▶ _Work item_:
Collect every line in the records that contains the string "等到这家公司证明自己在伊利诺伊州或者缅因州复制这一经营模式同样也能够成功赚钱时", and copy each such line in full.

▶ _Input_:
--- START ---
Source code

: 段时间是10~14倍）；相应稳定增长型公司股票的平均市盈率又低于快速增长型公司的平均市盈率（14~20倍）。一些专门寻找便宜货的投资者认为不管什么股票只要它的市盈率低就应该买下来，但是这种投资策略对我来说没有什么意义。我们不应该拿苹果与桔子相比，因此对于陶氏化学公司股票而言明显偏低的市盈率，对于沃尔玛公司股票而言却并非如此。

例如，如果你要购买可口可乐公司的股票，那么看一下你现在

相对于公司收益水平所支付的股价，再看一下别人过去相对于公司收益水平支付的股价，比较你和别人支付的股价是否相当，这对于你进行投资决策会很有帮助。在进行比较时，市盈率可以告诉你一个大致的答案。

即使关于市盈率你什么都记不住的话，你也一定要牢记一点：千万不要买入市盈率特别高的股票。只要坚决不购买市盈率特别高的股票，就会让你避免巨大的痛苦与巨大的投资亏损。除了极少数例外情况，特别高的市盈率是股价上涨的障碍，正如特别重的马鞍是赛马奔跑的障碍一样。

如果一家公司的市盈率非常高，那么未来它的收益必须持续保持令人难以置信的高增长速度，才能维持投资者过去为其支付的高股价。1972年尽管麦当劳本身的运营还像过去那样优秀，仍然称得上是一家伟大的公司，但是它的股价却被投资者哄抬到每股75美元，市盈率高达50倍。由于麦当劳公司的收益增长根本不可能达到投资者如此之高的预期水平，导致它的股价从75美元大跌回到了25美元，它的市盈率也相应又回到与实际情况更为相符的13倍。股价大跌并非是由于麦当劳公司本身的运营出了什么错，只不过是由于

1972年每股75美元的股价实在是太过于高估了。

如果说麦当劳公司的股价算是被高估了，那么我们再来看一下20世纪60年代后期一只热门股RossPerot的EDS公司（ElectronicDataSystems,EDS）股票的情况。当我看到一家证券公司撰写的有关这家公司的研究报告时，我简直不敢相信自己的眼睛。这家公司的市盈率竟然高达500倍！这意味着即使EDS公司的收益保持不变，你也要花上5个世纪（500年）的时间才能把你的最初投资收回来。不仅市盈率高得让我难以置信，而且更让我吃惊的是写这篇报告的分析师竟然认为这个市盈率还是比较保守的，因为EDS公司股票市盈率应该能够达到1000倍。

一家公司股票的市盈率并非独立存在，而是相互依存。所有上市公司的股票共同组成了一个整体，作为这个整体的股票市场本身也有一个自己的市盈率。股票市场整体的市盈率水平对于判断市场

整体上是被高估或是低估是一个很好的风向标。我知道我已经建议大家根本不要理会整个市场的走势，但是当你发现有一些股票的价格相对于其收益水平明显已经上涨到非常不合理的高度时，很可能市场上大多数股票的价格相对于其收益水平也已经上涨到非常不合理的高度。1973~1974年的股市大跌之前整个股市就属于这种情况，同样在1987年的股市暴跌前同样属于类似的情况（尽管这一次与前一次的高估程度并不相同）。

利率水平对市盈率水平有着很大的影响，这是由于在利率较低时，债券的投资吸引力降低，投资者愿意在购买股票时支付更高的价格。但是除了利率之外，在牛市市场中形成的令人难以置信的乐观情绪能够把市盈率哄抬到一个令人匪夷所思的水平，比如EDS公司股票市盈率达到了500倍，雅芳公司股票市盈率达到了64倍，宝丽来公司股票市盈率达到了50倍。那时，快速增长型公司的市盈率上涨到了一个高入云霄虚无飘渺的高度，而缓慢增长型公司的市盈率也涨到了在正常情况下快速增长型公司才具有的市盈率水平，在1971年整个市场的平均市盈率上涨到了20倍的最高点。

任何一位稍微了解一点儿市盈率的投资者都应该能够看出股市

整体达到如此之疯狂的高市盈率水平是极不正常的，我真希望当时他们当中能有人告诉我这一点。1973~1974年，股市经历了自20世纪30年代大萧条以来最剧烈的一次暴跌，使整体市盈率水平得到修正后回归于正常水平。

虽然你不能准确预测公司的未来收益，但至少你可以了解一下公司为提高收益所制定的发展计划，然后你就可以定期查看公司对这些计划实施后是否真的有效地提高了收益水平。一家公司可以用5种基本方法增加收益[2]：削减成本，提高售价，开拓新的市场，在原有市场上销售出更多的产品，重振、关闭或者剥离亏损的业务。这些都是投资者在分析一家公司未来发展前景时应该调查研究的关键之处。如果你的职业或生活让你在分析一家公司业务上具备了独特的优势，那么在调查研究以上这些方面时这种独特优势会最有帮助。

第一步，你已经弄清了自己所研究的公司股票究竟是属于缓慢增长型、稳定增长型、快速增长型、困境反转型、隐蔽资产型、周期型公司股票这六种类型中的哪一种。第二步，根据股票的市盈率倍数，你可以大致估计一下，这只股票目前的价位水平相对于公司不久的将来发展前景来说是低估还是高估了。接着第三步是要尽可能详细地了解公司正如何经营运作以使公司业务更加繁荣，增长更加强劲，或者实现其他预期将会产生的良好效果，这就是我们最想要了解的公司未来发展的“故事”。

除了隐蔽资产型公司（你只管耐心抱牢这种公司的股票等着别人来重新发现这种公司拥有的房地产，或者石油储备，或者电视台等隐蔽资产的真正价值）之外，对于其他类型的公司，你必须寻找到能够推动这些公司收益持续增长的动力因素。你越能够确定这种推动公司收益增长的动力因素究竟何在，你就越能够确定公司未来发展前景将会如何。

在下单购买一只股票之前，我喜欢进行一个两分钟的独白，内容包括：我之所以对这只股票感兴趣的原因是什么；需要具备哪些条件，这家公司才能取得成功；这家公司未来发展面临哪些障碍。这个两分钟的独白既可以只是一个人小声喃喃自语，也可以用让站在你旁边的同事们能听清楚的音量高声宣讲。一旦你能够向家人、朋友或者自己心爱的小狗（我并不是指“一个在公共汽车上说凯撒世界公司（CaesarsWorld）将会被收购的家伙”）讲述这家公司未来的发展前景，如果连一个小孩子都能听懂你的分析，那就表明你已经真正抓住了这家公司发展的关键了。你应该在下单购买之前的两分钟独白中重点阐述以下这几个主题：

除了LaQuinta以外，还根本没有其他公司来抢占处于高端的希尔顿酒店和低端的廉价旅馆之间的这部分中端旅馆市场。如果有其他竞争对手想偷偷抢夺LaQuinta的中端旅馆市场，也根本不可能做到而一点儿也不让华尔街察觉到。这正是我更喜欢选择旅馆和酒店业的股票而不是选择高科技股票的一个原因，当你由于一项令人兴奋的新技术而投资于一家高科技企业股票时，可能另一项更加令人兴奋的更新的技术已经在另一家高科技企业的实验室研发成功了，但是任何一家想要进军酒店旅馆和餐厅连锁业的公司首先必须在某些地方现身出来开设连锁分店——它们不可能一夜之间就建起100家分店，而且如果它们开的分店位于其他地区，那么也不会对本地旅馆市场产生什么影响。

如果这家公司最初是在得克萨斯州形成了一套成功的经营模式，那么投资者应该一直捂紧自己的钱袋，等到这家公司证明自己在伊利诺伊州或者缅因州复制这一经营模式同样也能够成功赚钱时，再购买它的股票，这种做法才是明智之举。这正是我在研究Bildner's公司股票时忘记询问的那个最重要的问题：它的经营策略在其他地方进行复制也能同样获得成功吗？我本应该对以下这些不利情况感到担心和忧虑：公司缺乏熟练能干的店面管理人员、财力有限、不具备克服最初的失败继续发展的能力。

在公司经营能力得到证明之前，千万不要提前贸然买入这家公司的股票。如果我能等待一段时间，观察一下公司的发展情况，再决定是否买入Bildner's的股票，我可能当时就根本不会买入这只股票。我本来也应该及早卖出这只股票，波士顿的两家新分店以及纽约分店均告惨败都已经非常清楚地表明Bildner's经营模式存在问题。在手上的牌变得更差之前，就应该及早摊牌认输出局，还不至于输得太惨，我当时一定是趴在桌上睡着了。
--- END ---
▶ _Task output_:
如果这家公司最初是在得克萨斯州形成了一套成功的经营模式，那么投资者应该一直捂紧自己的钱袋，等到这家公司证明自己在伊利诺伊州或者缅因州复制这一经营模式同样也能够成功赚钱时，再购买它的股票，这种做法才是明智之举。这正是我在研究Bildner's公司股票时忘记询问的那个最重要的问题：它的经营策略在其他地方进行复制也能同样获得成功吗？我本应该对以下这些不利情况感到担心和忧虑：公司缺乏熟练能干的店面管理人员、财力有限、不具备克服最初的失败继续发展的能力。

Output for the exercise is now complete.